Site Status Update: Intermittent Outages

Posted On: 2023-03-01

By Mark

If you've tried to visit this site recently, you may have noticed some pages failing to load (including the home page itself). Firstly, I want to apologize for the inconvenience, and secondly I wanted to take a brief moment to explain what's going on - and why even though I've fixed the issue(s), there's a possibility of future outages as well.

What Went Wrong

On regular intervals (monthly, right now), I add blog posts to my site. I've streamlined the process over the years, cutting down on deployment time and increasing the reliability of those updates. Central to my process is a tool that I don't directly control: my hosting provider offers a "deploy" command, which not only updates the site's code, but also manages the underlying framework versioning, restarts the server process, and other housekeeping details. It's very convenient, when it works correctly.

Unfortunately, this past month, it failed catastrophically.

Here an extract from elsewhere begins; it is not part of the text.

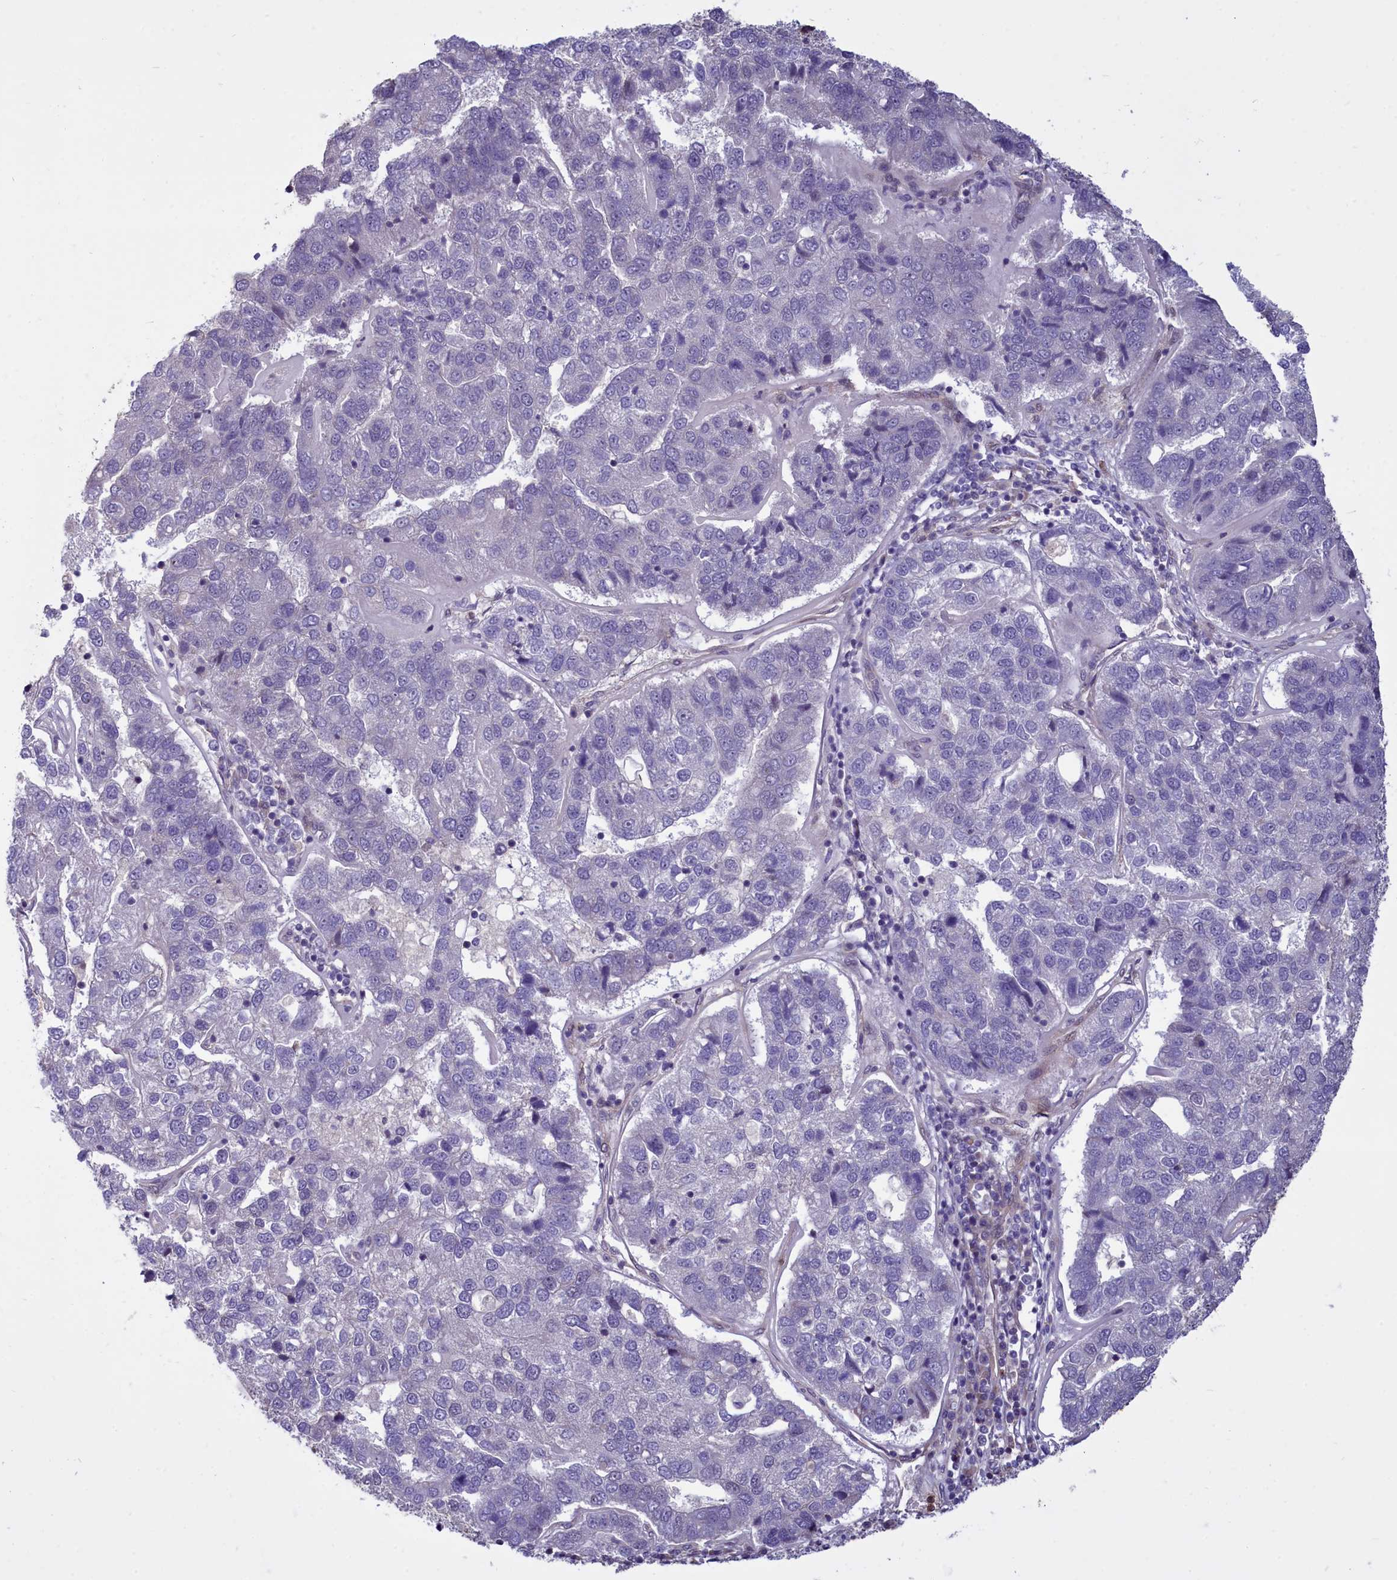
{"staining": {"intensity": "negative", "quantity": "none", "location": "none"}, "tissue": "pancreatic cancer", "cell_type": "Tumor cells", "image_type": "cancer", "snomed": [{"axis": "morphology", "description": "Adenocarcinoma, NOS"}, {"axis": "topography", "description": "Pancreas"}], "caption": "The photomicrograph displays no significant expression in tumor cells of pancreatic cancer. Nuclei are stained in blue.", "gene": "BCAR1", "patient": {"sex": "female", "age": 61}}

Site updates silently failed - repeatedly - and neither my host's support staff nor my own attempts to resolve it had much effect (aside from accidentally knocking the site completely offline for a time.) Eventually, I was able to "resolve" the issue using an old IT staple: try it on a new machine. So, the site that you're reading this on is all-new (freshly provisioned as of last Saturday.) Fortunately, the process of migrating onto the new machine was incredibly simple - in large part thanks to how I built my blog in the first place: unlike most off-the-shelf (CMS-based) blog systems, all I need to do is deploy my code and all the posts are automatically included.

Looking Forward

Unfortunately, although the problem appears to be resolved, I still have no explanation for what actually went wrong. This, combined with a general flakiness of the deploy command (it occasionally failed for no reason, even before the outage), has led me to a place where I am confident that I need a long-term change to my hosting setup. It's still unclear exactly what the new approach will look like, but I can say two things about it with confidence:

  1. I will take full control of every step of deployment: if anything fails, I'll be able to diagnose and resolve it myself.
  2. There will be no visible changes to the site itself: whatever approach I take, it will be running the same code at the same domain name, so everything will look the same as it always has.

Conclusion

This certainly isn't how I'd planned my new monthly schedule to be: first I missed the target date for February by more than a week (due to deployment failures), then (as I tried to solve that issue) I knocked the whole site offline, and now March's (slightly early) post has been largely usurped by explaining this mess. Fortunately, my larger project is proceeding well, and process changes on how I plan and execute my work are paying off, so even if things outside my control seem to keep going wrong, there's still plenty going right. I hope you'll join me next month - hopefully I'll be able to share some of that good news then.